● **Aim**:
Pick out each line in the items below that contains the string "plea", and copy those lines. Case matters.

-------- Records provided --------

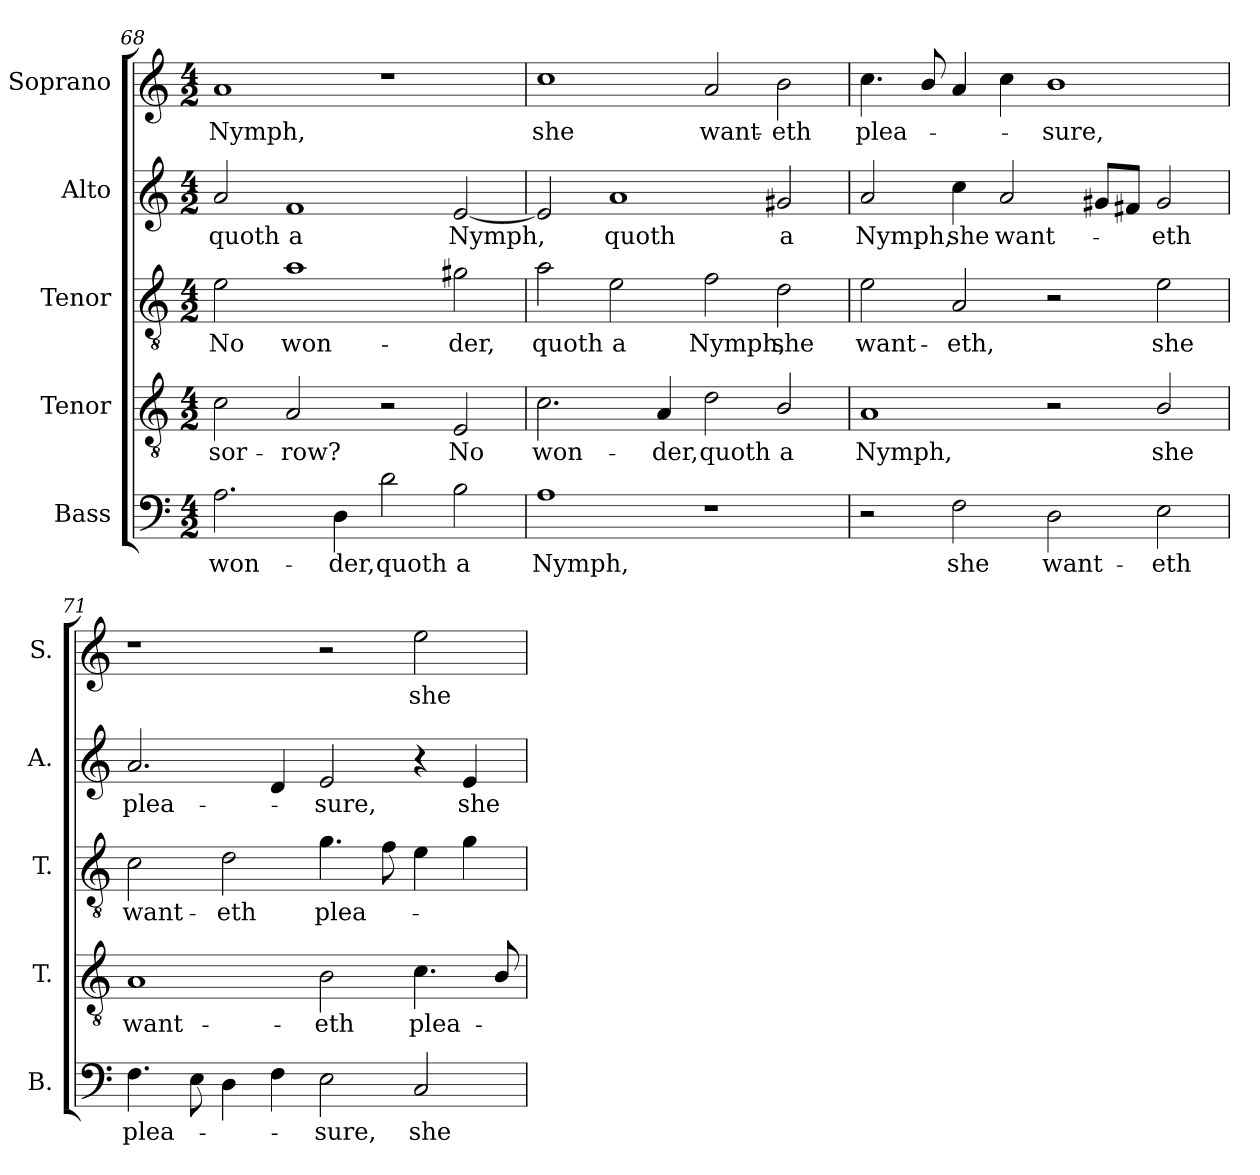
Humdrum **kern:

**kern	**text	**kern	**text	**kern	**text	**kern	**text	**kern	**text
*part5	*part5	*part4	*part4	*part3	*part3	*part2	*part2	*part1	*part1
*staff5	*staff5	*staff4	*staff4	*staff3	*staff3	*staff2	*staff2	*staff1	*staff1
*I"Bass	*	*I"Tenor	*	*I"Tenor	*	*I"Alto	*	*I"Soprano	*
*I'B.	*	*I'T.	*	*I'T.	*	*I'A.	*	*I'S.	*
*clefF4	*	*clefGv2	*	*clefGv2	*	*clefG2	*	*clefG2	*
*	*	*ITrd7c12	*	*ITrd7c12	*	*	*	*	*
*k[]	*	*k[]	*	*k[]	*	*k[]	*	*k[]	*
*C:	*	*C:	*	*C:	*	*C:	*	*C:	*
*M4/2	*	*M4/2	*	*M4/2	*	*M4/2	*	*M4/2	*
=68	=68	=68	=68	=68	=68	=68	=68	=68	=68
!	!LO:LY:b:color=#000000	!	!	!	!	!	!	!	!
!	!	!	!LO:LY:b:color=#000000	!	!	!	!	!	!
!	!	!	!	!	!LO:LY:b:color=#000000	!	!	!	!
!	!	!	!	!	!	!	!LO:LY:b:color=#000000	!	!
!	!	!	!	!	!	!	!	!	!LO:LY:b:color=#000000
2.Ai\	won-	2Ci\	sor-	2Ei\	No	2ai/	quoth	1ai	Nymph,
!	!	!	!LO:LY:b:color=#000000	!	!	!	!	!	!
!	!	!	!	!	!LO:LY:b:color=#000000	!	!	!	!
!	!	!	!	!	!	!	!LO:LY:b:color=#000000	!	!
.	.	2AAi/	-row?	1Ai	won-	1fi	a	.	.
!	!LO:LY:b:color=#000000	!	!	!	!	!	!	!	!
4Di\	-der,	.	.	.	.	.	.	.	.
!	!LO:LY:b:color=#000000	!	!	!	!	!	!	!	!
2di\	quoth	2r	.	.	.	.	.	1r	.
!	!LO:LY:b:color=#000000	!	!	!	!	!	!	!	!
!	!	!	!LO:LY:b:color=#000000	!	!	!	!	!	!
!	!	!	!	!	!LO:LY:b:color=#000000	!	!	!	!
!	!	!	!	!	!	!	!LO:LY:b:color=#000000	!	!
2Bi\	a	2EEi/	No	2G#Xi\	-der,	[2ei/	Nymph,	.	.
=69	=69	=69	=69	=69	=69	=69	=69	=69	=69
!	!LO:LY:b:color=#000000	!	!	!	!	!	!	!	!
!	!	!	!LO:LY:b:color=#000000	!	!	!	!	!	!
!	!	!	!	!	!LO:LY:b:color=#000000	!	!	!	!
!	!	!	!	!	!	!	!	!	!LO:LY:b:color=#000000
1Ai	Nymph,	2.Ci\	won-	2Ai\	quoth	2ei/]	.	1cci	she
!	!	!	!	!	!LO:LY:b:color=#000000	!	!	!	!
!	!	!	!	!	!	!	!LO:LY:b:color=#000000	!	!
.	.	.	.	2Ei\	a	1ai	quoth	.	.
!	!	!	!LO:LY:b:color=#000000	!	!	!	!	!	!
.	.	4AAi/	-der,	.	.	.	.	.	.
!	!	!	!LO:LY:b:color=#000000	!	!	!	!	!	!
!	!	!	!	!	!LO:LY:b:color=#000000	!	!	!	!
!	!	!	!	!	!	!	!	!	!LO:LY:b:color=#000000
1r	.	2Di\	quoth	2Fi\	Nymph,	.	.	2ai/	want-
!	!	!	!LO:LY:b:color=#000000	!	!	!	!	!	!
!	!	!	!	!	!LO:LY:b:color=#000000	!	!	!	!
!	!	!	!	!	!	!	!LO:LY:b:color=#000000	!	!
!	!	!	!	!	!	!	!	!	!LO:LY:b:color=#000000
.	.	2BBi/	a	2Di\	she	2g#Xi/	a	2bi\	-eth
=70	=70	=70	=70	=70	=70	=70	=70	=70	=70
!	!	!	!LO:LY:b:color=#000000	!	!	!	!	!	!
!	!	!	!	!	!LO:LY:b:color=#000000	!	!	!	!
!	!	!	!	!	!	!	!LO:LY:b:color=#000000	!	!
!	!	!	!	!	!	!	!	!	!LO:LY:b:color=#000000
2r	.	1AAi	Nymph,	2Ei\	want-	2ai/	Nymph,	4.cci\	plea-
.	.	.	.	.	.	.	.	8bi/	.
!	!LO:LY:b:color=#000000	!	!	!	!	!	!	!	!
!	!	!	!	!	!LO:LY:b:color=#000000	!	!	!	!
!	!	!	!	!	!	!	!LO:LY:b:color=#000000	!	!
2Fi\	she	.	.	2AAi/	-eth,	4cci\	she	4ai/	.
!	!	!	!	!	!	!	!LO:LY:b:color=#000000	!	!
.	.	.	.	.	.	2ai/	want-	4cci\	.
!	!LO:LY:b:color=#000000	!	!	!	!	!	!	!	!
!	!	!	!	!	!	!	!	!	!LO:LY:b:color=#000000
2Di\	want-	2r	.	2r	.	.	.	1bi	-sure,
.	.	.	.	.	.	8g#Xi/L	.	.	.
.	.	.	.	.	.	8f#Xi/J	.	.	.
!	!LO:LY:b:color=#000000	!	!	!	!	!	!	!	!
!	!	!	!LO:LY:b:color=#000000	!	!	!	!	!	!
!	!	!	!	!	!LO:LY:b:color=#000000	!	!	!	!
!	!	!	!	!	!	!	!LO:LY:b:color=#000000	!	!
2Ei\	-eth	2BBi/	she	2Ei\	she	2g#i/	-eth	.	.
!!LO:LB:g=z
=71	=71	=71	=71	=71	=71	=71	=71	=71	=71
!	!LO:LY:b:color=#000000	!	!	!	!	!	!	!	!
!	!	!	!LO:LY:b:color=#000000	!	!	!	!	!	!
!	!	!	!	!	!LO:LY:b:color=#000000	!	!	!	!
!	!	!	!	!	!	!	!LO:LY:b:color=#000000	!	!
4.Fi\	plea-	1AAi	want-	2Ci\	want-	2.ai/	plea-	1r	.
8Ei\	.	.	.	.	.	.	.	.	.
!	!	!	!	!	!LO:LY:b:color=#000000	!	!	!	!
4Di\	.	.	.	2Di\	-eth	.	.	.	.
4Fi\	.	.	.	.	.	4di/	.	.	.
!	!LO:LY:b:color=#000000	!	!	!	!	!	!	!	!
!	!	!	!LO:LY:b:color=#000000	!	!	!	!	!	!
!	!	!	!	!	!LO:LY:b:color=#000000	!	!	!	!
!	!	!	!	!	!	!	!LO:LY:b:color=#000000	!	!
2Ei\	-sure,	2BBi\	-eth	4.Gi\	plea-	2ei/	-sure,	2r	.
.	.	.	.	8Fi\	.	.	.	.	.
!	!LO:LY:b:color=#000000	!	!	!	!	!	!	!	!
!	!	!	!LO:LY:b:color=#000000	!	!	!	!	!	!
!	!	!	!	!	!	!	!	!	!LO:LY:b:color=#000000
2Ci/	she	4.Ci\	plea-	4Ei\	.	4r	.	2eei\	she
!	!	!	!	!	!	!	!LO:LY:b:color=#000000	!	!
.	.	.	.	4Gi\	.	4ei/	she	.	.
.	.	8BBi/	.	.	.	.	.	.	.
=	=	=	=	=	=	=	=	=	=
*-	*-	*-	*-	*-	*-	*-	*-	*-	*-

--------

● **Exercise response**:
2r	.	1AAi	Nymph,	2Ei\	want-	2ai/	Nymph,	4.cci\	plea-
4.Fi\	plea-	1AAi	want-	2Ci\	want-	2.ai/	plea-	1r	.
2Ei\	-sure,	2BBi\	-eth	4.Gi\	plea-	2ei/	-sure,	2r	.
2Ci/	she	4.Ci\	plea-	4Ei\	.	4r	.	2eei\	she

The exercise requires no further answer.